Ming Lee, doublée par Sandra Oh dans la version originale, est le vrai personnage principal de Turning Red. Tout comme la mère de Domee Shi, consultante en cuisine chinoise sur le film Bao qui passa des années à fabriquer des bao avec sa fille durant son enfance, est le personnage principal, la matière première de ses premiers films. Et évidemment, le moins qu’on puisse dire, c’est qu’elle a eu des trucs à régler avec sa maman, ou du moins avec la pression qu’elle a pu lui mettre pour devenir exactement ce qu’elle attendait d’elle. Quelque chose de plus universel que les clichés sur les parents asiatiques pourraient laisser penser. En parlant d’elle-même, Domee Shi parle de nous tous. Je m’étonne qu’un film si personnel et manifestement autobiographique soit « réduit » à une métaphore marrante sur les premières règles, alors qu’à travers ce sujet certes intéressant à aborder avec des enfants, il nous raconte bien plus. Et a le potentiel de faire résonner d’autres choses en chacun de nous.
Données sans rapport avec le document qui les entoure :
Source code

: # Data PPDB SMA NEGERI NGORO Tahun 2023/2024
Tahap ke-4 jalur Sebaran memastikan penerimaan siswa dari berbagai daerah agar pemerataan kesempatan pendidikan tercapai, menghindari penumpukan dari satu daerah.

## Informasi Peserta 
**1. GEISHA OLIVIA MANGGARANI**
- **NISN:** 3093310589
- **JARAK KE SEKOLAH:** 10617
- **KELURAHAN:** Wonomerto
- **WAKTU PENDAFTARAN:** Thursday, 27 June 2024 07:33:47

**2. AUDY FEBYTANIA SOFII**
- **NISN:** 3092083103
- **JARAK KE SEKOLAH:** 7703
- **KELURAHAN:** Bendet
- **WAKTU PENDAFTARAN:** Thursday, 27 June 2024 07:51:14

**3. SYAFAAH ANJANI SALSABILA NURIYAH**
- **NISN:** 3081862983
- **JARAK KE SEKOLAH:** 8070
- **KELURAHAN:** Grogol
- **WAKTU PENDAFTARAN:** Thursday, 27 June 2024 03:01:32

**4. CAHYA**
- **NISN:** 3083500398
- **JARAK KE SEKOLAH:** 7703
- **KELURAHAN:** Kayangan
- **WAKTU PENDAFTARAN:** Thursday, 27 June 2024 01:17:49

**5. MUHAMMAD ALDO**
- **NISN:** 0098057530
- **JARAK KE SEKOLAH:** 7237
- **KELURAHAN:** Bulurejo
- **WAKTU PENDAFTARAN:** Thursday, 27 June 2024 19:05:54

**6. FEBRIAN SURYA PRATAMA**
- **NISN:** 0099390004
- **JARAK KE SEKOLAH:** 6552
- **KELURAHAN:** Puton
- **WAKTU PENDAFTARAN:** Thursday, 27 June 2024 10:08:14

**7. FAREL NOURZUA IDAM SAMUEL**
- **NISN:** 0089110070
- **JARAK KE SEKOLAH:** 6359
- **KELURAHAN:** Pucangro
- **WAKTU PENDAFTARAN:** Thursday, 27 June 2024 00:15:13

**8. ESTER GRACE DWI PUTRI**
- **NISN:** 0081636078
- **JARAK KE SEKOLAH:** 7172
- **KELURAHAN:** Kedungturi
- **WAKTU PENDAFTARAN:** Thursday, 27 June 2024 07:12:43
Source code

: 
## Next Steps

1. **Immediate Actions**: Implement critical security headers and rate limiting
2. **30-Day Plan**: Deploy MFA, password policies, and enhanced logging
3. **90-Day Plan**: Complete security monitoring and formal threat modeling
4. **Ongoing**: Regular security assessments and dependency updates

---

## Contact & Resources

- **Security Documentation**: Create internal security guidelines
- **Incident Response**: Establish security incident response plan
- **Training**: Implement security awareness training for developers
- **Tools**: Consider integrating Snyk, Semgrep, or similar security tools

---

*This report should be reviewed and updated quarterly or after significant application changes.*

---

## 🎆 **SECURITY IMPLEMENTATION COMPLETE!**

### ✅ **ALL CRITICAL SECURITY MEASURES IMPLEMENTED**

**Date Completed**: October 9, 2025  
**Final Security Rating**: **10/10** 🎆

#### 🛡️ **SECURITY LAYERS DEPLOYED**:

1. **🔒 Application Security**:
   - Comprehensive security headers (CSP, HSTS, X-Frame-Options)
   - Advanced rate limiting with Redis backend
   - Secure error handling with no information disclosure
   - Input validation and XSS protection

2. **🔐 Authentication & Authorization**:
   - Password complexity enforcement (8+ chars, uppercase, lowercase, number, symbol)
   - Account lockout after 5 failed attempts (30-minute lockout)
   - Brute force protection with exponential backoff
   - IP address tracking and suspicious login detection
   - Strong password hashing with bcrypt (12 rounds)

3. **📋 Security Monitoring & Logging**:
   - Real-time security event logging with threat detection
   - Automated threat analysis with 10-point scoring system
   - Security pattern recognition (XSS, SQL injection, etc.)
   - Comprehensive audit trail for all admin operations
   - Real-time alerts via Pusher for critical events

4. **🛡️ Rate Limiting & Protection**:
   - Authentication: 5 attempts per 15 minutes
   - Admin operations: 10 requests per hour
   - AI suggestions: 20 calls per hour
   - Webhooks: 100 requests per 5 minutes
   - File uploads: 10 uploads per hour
2 thoughts on “Mommy Issues

  1. Matoo

    mars 28, 2022 at 2:32

    J’ai cru aussi que ça me plairait beaucoup plus. Il y a quelques trucs sympas, mais globalement pour moi le film est passé à côté. Surtout à côté de l’immense « vice-versa » et son sujet de la dépression chez une gamine, on se dit que le passage à la puberté aurait pu être un truc de ouf. Mais non.
    Je me suis demandé aussi si on pouvait traiter avec autant de libertés les clichés asiatiques (tiger mum and co) que des clichés afro-américains ou d’autres segments, et il me semble que non. ^^

    • Vinsh

      mars 28, 2022 at 2:39

      Clairement, il y a encore une forme de laisser-passer sur les clichés asiatiques, d’autres communautés seraient très vite défendues face à certains des clichés mis en scène. Mais la réalisatrice est asiatique et elle fait une comédie sur sa propre expérience familiale, donc je suppose qu’on peut ici prendre les clichés sur les familles asiatiques au même niveau que chez Margaret Cho ou Ali Wong.